Texte fourni:
:::
Dans ce contexte, laisser seules les grandes multinationales fournir ce besoin vital n’est-il pas risqué ?
Effectivement, on court le risque de laisser entre les mains de grands groupes déjà en situation de monopole dans leur secteur, détenir l’accès aux réseaux de connexion de milliards de personnes. De plus, il faut savoir que jusqu’à aujourd’hui, les grandes plateformes comme Google ou Facebook n’étaient que les utilisateurs des réseaux de télécommunication. Ce qui d’ailleurs leur a toujours poser un problème car ils ne maitrisent pas totalement les modalités de circulation contenu. En effet, selon le principe de la neutralité d’Internet, qui est régulièrement attaqué, il n’existe pas (encore) de préférence pour un contenu ou un autre. Même si la neutralité de la visibilité des sites est mise à mal par les stratégies commerciales de ces grandes plateformes, un fournisseur de contenu ne peut obliger un opérateur de télécommunication à mettre en avant tel contenu ou à supprimer tel autre (sauf, bien sûr si le contenu en question ne respecte pas des règles ou des lois locales). Demain, si Google ou Facebook monopolisent l’accès à Internet dans les zones les plus reculées mais aussi les plus peuplées du monde, la tentation sera très grande pour mettre en avant les contenus de ceux qui paient pour les mettre en valeur. Encore un avantage de plus pour ces géants du numérique.
Que peut-on faire pour contrer cet appétit de géant ?
:::
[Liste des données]
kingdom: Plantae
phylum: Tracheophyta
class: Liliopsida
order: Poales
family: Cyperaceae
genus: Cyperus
:::
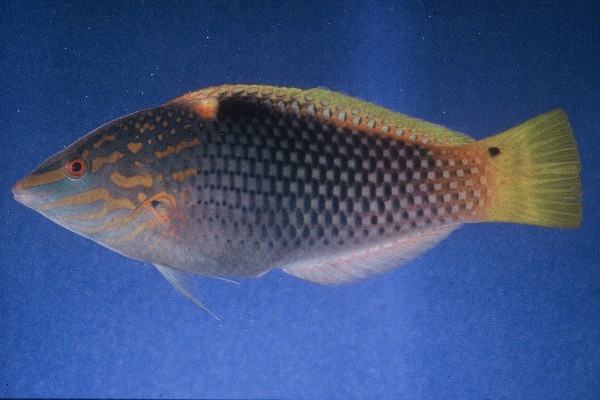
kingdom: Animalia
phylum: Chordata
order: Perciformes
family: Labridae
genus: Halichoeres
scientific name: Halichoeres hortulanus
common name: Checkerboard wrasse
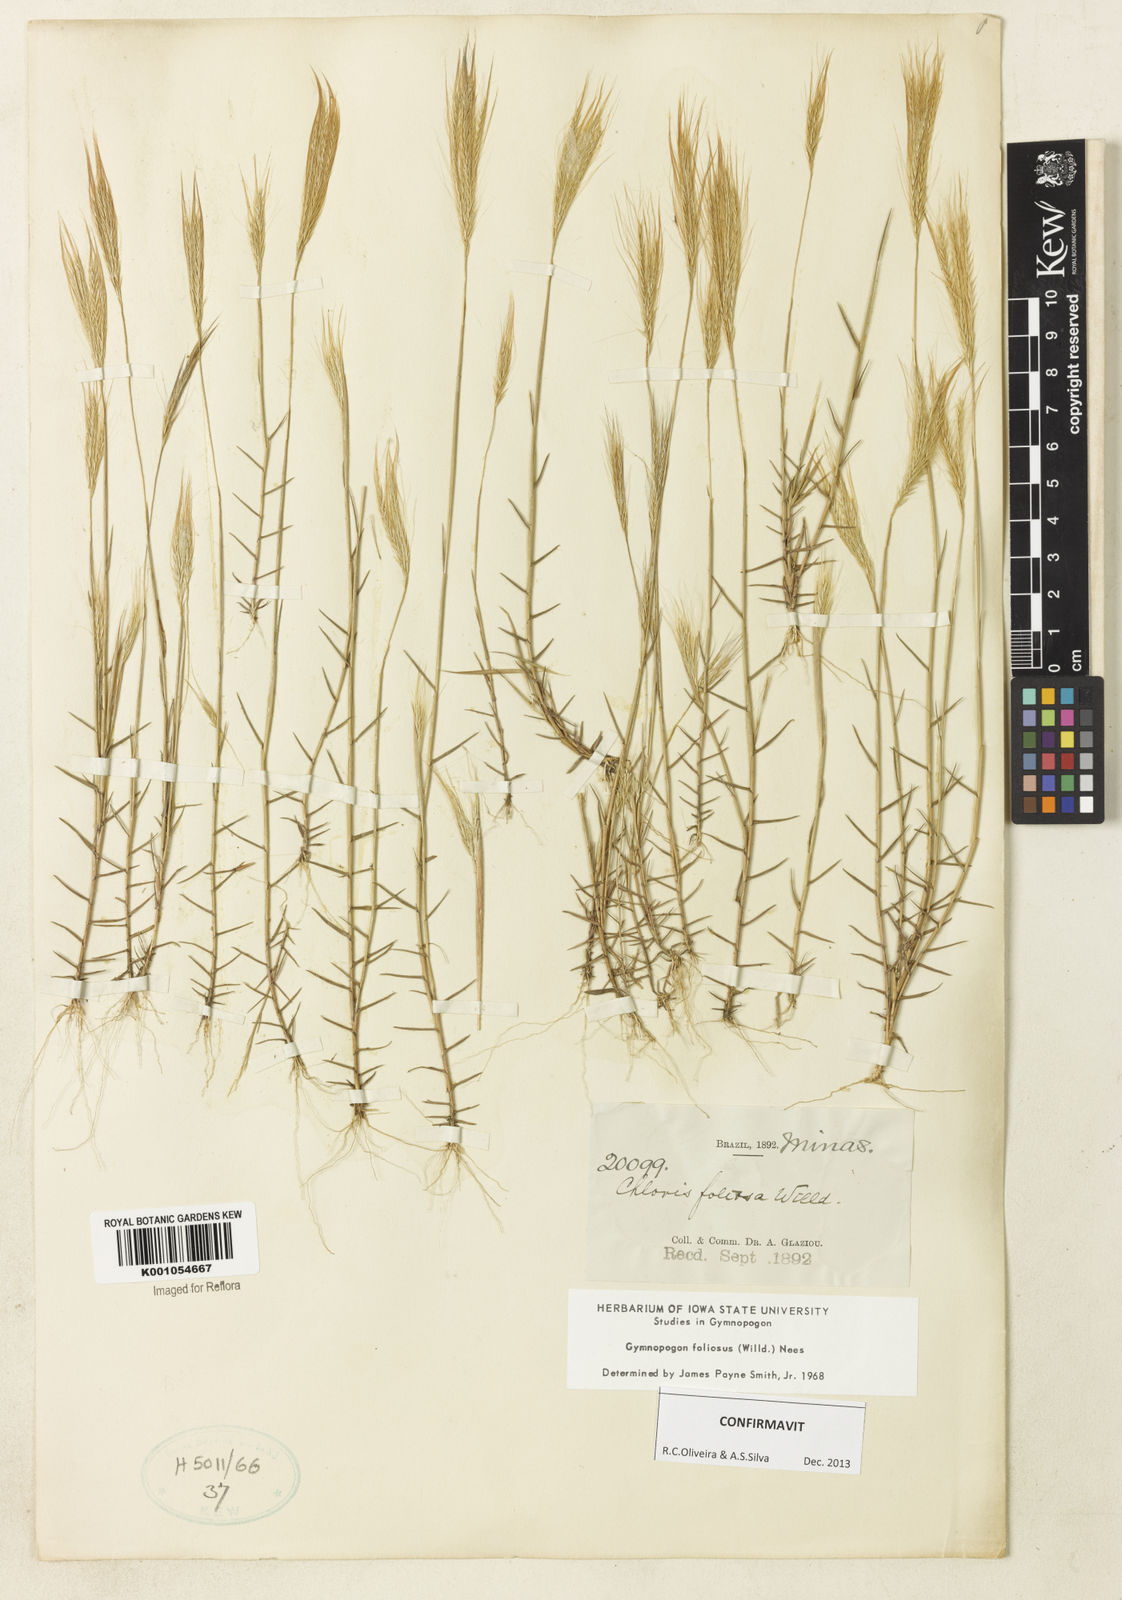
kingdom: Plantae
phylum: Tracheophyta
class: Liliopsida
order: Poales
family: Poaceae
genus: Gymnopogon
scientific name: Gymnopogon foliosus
:::
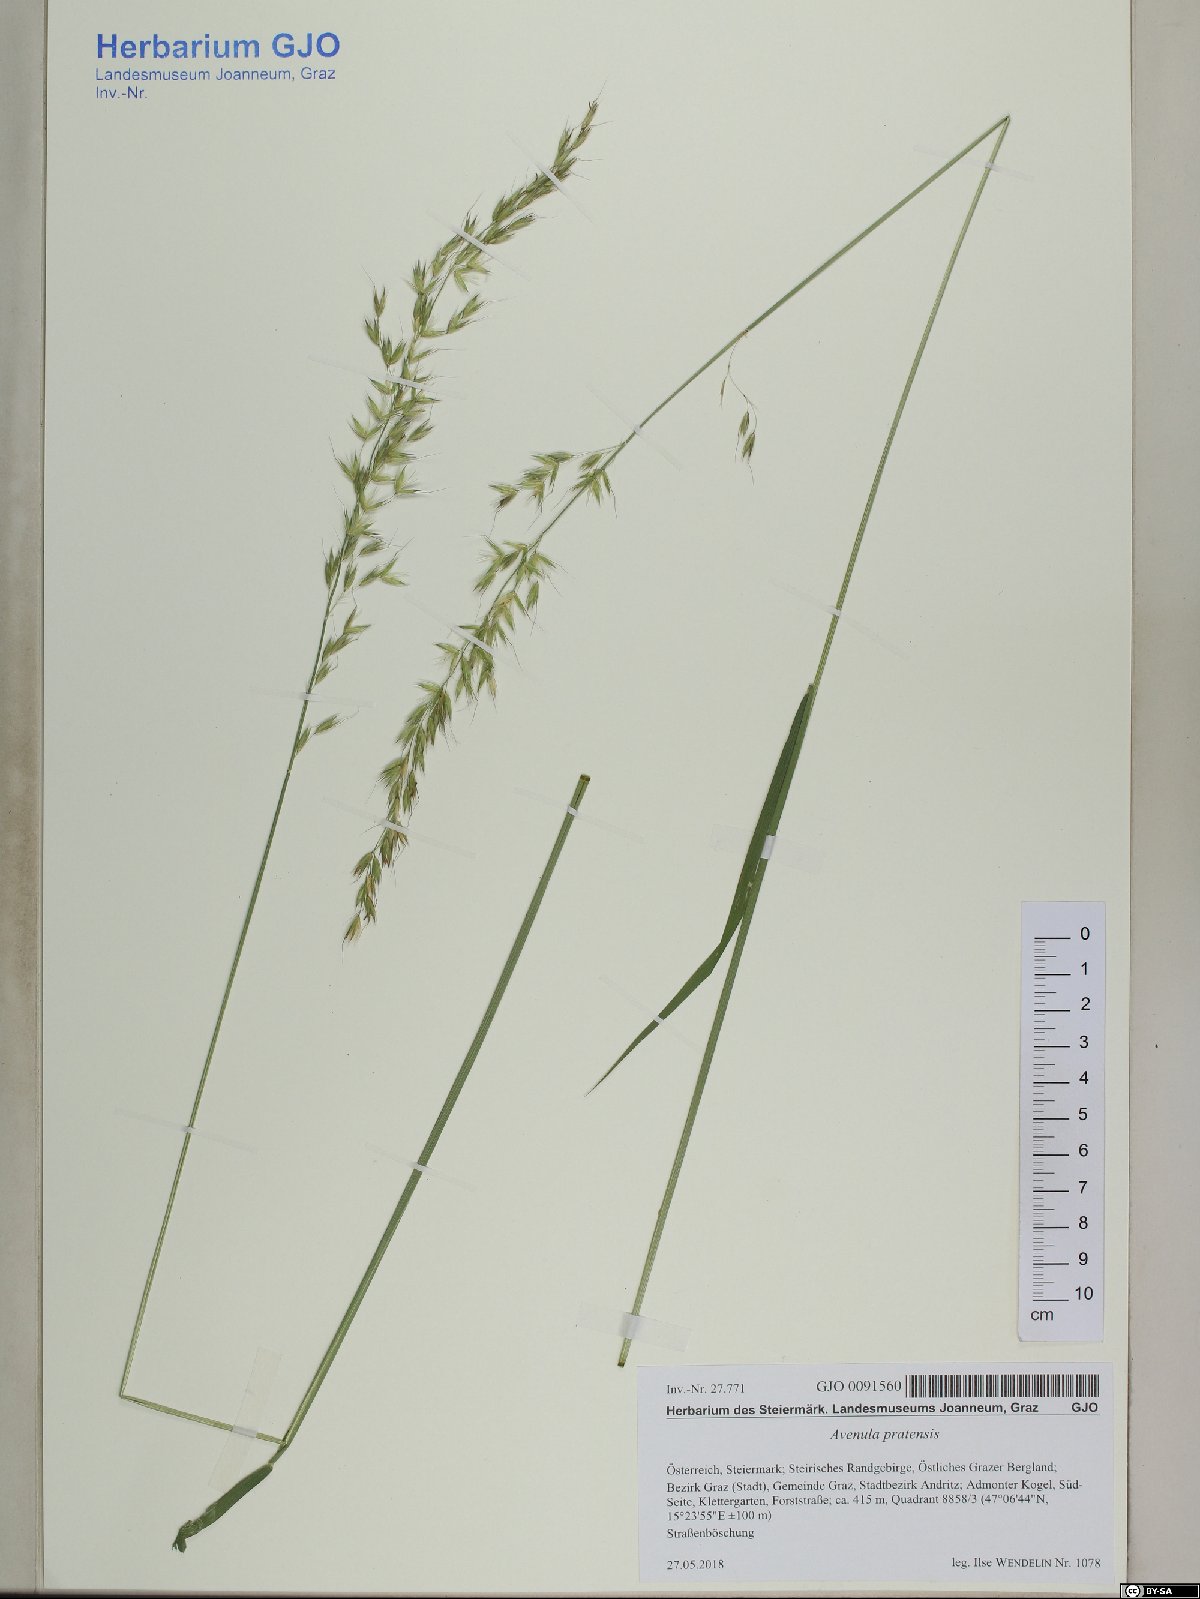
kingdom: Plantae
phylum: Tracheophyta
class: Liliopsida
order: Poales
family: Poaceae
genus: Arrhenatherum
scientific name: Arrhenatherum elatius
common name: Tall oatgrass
:::
Objectif visé: Selon le texte sur l'accès à Internet, quel rôle Google et Facebook ont-ils tenu jusqu'à aujourd'hui vis-à-vis des réseaux de télécommunication ? Répondez en une phrase, s'il vous plaît.

Corrigé: Ils n'étaient que les utilisateurs des réseaux de télécommunication.